Lower classes need time, money and knowledge. None of that comes out of social
media, even LinkedIn is a big reach.

I'm blue collar myself by the way. The attention spans of my coworkers are
shot and the younger they are the worse it gets. You're supposed to have a
short term memory of about 5-7 items - today it's about 2-3. That's an immense
cost.

If you talk of groups with intense focus like the forums peripheral to some
activity - that is completely different to what social media is.

You know what blue collar workers need? Self Driving cars. Silicon Valley
should concentrate on making that deliverable because it is itself distracted.

> This is such a blatantly obvious social control and fund raising scheme not
> meant to actually help anyone

Sure but often immoral motives have positive side affects.

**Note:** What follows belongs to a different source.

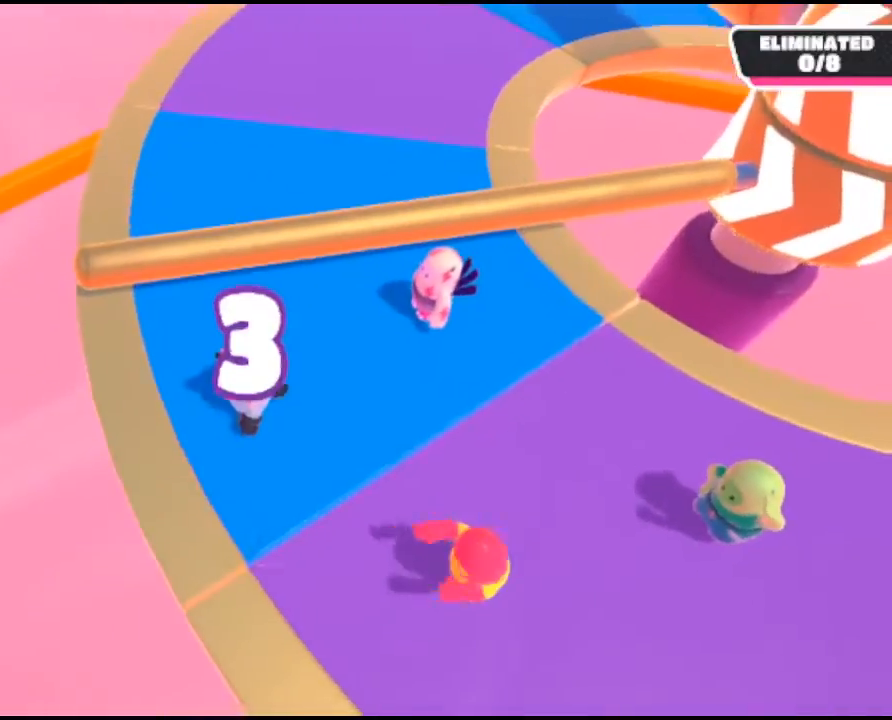
{"buttons": [], "left_stick": "up-right", "right_stick": "center", "events": [[67, "L3", "up"]]}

If the Internet went down tomorrow for about a week, I wager the general
sentiment would that of relief. It could be an annual holiday from the
information stream.

It's like how when people stop watching television news they become less
neurotic.

As the phrase attention economy implies, there are limits, and for many people
the Internet has been a DOS on their brains.

> I'm confused how supposedly well educated thinking people can think it's a
> good idea in the benefit of it's victims.

Probably because we think the world's an ecology and not a us vs them
dialectic.

------
forkLding
They should have rolled this tax out for plastic straws and bags, to reduce
the waste output for things that have sustainable alternatives that dont
require constant consumption.